Places are some of my very best friends.
When I return to a beautiful location that I’ve connected with in the past, it feels like showing up at a dear friend’s front porch who swings open wide the door of warm hospitality, eagerly welcoming me in with genuine laughter, refreshing food and drink, palpable love.
One of these treasured friends is Mount Rainier.
I first met The Mountain as a five-year-old boy, glimpsing its snowy white broad-shouldered girth from a distance as my mom held me up to see out the kitchen window of our rental house in Washington state.
It would be decades later that I finally encountered 14,409-ft Rainier face to face, in all its shocking glory. It did not take but a single visit to form a bond, and this friendship resulted in years of wide-eyed wonder and the making of many cherished photographic portraits.

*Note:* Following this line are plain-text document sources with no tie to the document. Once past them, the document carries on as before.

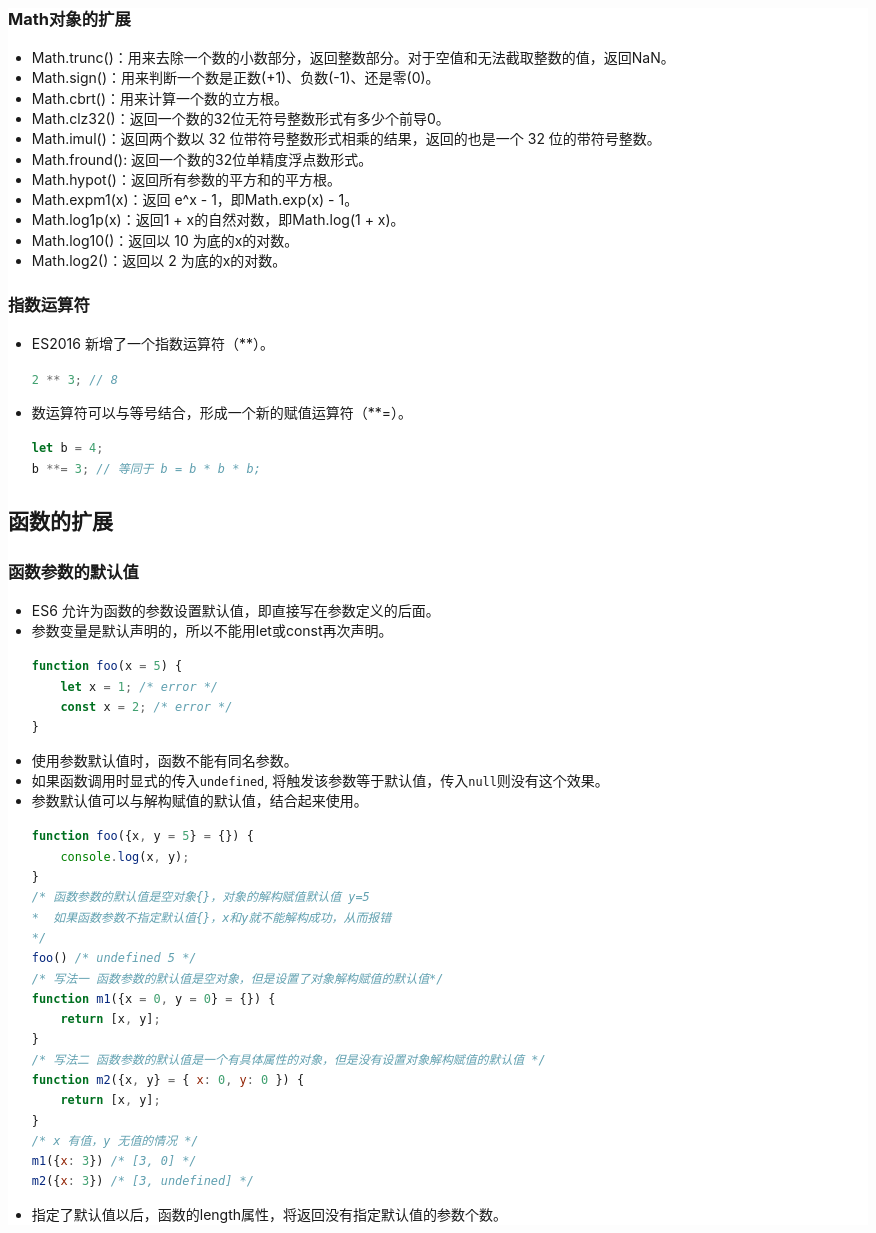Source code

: ### Math对象的扩展

+ Math.trunc()：用来去除一个数的小数部分，返回整数部分。对于空值和无法截取整数的值，返回NaN。
+ Math.sign()：用来判断一个数是正数(+1)、负数(-1)、还是零(0)。
+ Math.cbrt()：用来计算一个数的立方根。
+ Math.clz32()：返回一个数的32位无符号整数形式有多少个前导0。
+ Math.imul()：返回两个数以 32 位带符号整数形式相乘的结果，返回的也是一个 32 位的带符号整数。
+ Math.fround(): 返回一个数的32位单精度浮点数形式。
+ Math.hypot()：返回所有参数的平方和的平方根。
+ Math.expm1(x)：返回 e^x - 1，即Math.exp(x) - 1。
+ Math.log1p(x)：返回1 + x的自然对数，即Math.log(1 + x)。
+ Math.log10()：返回以 10 为底的x的对数。
+ Math.log2()：返回以 2 为底的x的对数。

### 指数运算符

+ ES2016 新增了一个指数运算符（**）。
    ```js
    2 ** 3; // 8
    ```
+ 数运算符可以与等号结合，形成一个新的赋值运算符（**=）。
    ```js
    let b = 4;
    b **= 3; // 等同于 b = b * b * b;
    ```

## 函数的扩展

### 函数参数的默认值

+ ES6 允许为函数的参数设置默认值，即直接写在参数定义的后面。
+ 参数变量是默认声明的，所以不能用let或const再次声明。
    ```js
    function foo(x = 5) {
        let x = 1; /* error */
        const x = 2; /* error */
    }
    ```
+ 使用参数默认值时，函数不能有同名参数。
+ 如果函数调用时显式的传入`undefined`, 将触发该参数等于默认值，传入`null`则没有这个效果。
+ 参数默认值可以与解构赋值的默认值，结合起来使用。
    ```js
    function foo({x, y = 5} = {}) {
        console.log(x, y);
    }
    /* 函数参数的默认值是空对象{}，对象的解构赋值默认值 y=5
    *  如果函数参数不指定默认值{}，x和y就不能解构成功，从而报错
    */
    foo() /* undefined 5 */
    /* 写法一 函数参数的默认值是空对象，但是设置了对象解构赋值的默认值*/
    function m1({x = 0, y = 0} = {}) {
        return [x, y];
    }
    /* 写法二 函数参数的默认值是一个有具体属性的对象，但是没有设置对象解构赋值的默认值 */
    function m2({x, y} = { x: 0, y: 0 }) {
        return [x, y];
    }
    /* x 有值，y 无值的情况 */
    m1({x: 3}) /* [3, 0] */
    m2({x: 3}) /* [3, undefined] */
    ```
+ 指定了默认值以后，函数的length属性，将返回没有指定默认值的参数个数。
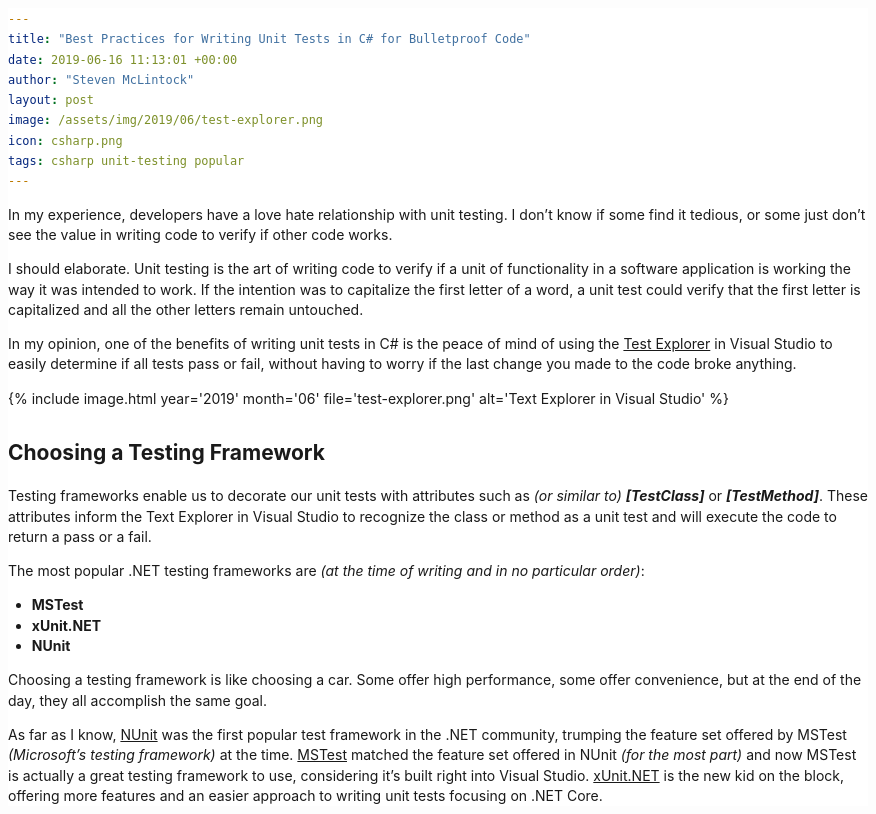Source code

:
 ```yaml
---
title: "Best Practices for Writing Unit Tests in C# for Bulletproof Code"
date: 2019-06-16 11:13:01 +00:00
author: "Steven McLintock"
layout: post
image: /assets/img/2019/06/test-explorer.png
icon: csharp.png
tags: csharp unit-testing popular
---
```


In my experience, developers have a love hate relationship with unit testing. I don’t know if some find it tedious, or some just don’t see the value in writing code to verify if other code works.

I should elaborate. Unit testing is the art of writing code to verify if a unit of functionality in a software application is working the way it was intended to work. If the intention was to capitalize the first letter of a word, a unit test could verify that the first letter is capitalized and all the other letters remain untouched.

In my opinion, one of the benefits of writing unit tests in C# is the peace of mind of using the [Test Explorer](https://docs.microsoft.com/en-us/visualstudio/test/run-unit-tests-with-test-explorer?view=vs-2019) in Visual Studio to easily determine if all tests pass or fail, without having to worry if the last change you made to the code broke anything.

{%
    include image.html
    year='2019'
    month='06'
    file='test-explorer.png'
    alt='Text Explorer in Visual Studio'
%}

## Choosing a Testing Framework

Testing frameworks enable us to decorate our unit tests with attributes such as *(or similar to)* ***[TestClass]*** or ***[TestMethod]***. These attributes inform the Text Explorer in Visual Studio to recognize the class or method as a unit test and will execute the code to return a pass or a fail.

The most popular .NET testing frameworks are *(at the time of writing and in no particular order)*:

* **MSTest**
* **xUnit.NET**
* **NUnit**

Choosing a testing framework is like choosing a car. Some offer high performance, some offer convenience, but at the end of the day, they all accomplish the same goal.

As far as I know, [NUnit](https://nunit.org) was the first popular test framework in the .NET community, trumping the feature set offered by MSTest *(Microsoft’s testing framework)* at the time. [MSTest](https://en.m.wikipedia.org/wiki/Visual_Studio_Unit_Testing_Framework) matched the feature set offered in NUnit *(for the most part)* and now MSTest is actually a great testing framework to use, considering it’s built right into Visual Studio. [xUnit.NET](https://xunit.net) is the new kid on the block, offering more features and an easier approach to writing unit tests focusing on .NET Core.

In the presence of this majestic mountain 15 years ago I met another friend. I was exploring a forest service road just west of the National Park boundary and somehow managed to navigate a Ford Taurus sedan up a sketchy dirt road and onto a platform overlooking Mount Rainier. As I set up the tripod and camera for a sunset shot, a 4WD truck clambered up this hill and pulled in next to me. The blue-eyed, blonde-haired young man with a slight Polish accent exclaimed, “How did you make it up here in that car!?”
And so began a most amazing connection with a guy who became one of my best friends ever, fellow landscape photographer Slavomir Dzieciatkowski. For a decade and a half we have journeyed together in this life, through many joys and a fair share of sorrows. We’ve grown close in the way I always imagined real brothers would.
When I moved clear across the country two years ago our friendship remained strong thanks to regular emailing, but hanging out in person has become a rare once-a-year treat. This summer we coordinated a camping and photography retreat for the two of us, joined by our very special companion, Rainier.
Driving toward our rendezvous this week, my first glimpse of The Mountain elicited a loud gasp as my heart leaped for joy to be back in the presence of this old friend. And so too when I arrived at camp, my heart leaped for joy as I embraced my old friend Slavomir.
I spent three grand days getting reacquainted with my comrade Rainier, hiking high up on his flanks above treeline, discovering sublime compositions along the glacier-fed Paradise River he births, witnessing the spectacle of pink sunset clouds highlighting his noble presence at Reflection Lakes. All the while soaking up great conversation and photographic craft with my sidekick Slav.
One is a very special place. The other a beloved man. Both, I’m quite certain, will remain loyal companions the rest of my days on earth.